[Opening Records provided section]

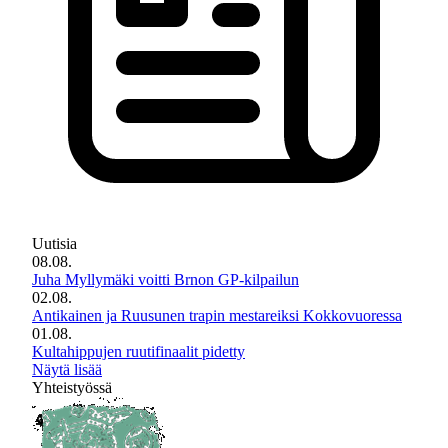
Uutisia
08.08.
Juha Myllymäki voitti Brnon GP-kilpailun
02.08.
Antikainen ja Ruusunen trapin mestareiksi Kokkovuoressa
01.08.
Kultahippujen ruutifinaalit pidetty
Näytä lisää
Yhteistyössä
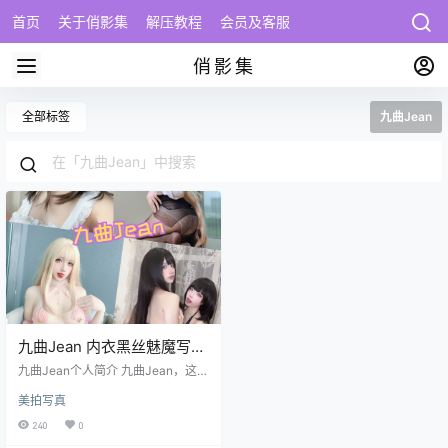
首页
关于俏影集
解压教程
会员及客服
俏影集
全部标签
九曲Jean
九曲Jean 内衣黑丝魅魔写真
资源合集下载
九曲Jean个人简介 九曲Jean，这位
来自中国的模特和Coser，以其甜美
美拍写真
的外貌和完美的身材在二次元圈里
赢得了众多粉丝的喜爱。她原名九
240
0
曲，英文名Jean，出生于1999年，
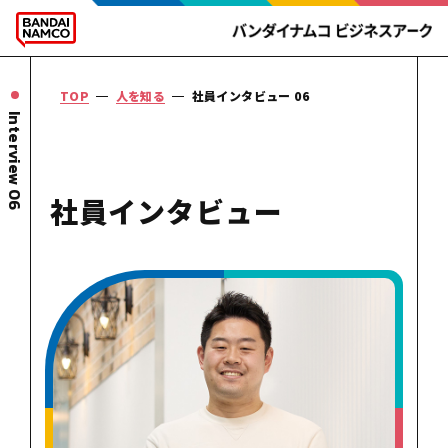
TOP
人を知る
社員インタビュー 06
Interview 06
社員
インタビュー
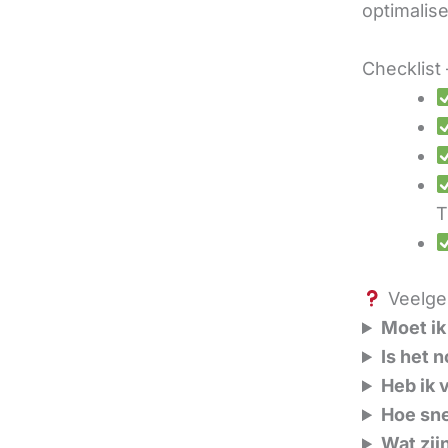
optimalis
Checklist 
T
Veelges
Moet ik
Is het 
Heb ik 
Hoe sne
Wat zij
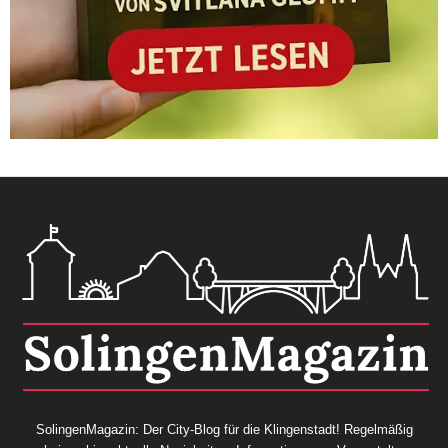
SolingenMagazin: Der City-Blog für die Klingenstadt! Regelmäßig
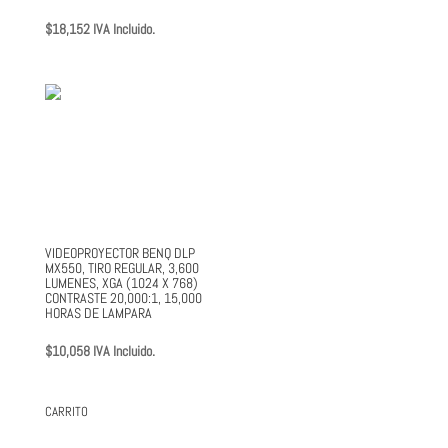
$
18,152
IVA Incluido.
VIDEOPROYECTOR BENQ DLP
MX550, TIRO REGULAR, 3,600
LUMENES, XGA (1024 X 768)
CONTRASTE 20,000:1, 15,000
HORAS DE LAMPARA
$
10,058
IVA Incluido.
CARRITO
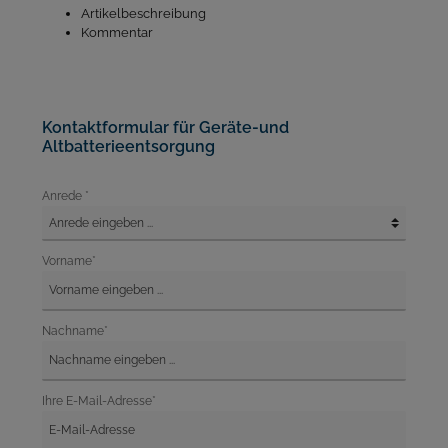
Artikelbeschreibung
Kommentar
Kontaktformular für Geräte-und
Altbatterieentsorgung
Anrede *
Vorname*
Nachname*
Ihre E-Mail-Adresse*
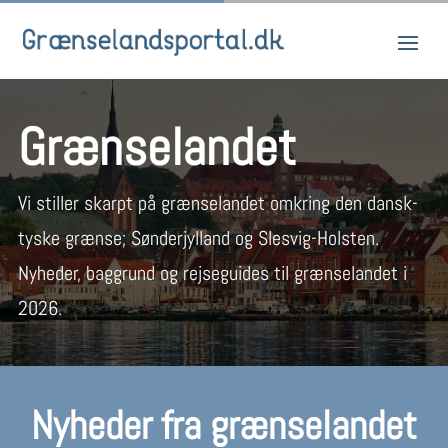
Grænselandet
Vi stiller skarpt på grænselandet omkring den dansk-
tyske grænse; Sønderjylland og Slesvig-Holsten.
Nyheder, baggrund og rejseguides til grænselandet i
2026.
Nyheder fra grænselandet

[Closing Records provided section]

Your assignment => Copy out each line of the data that includes the string "Nyheder".

The completed task =>
Nyheder, baggrund og rejseguides til grænselandet i
Nyheder fra grænselandet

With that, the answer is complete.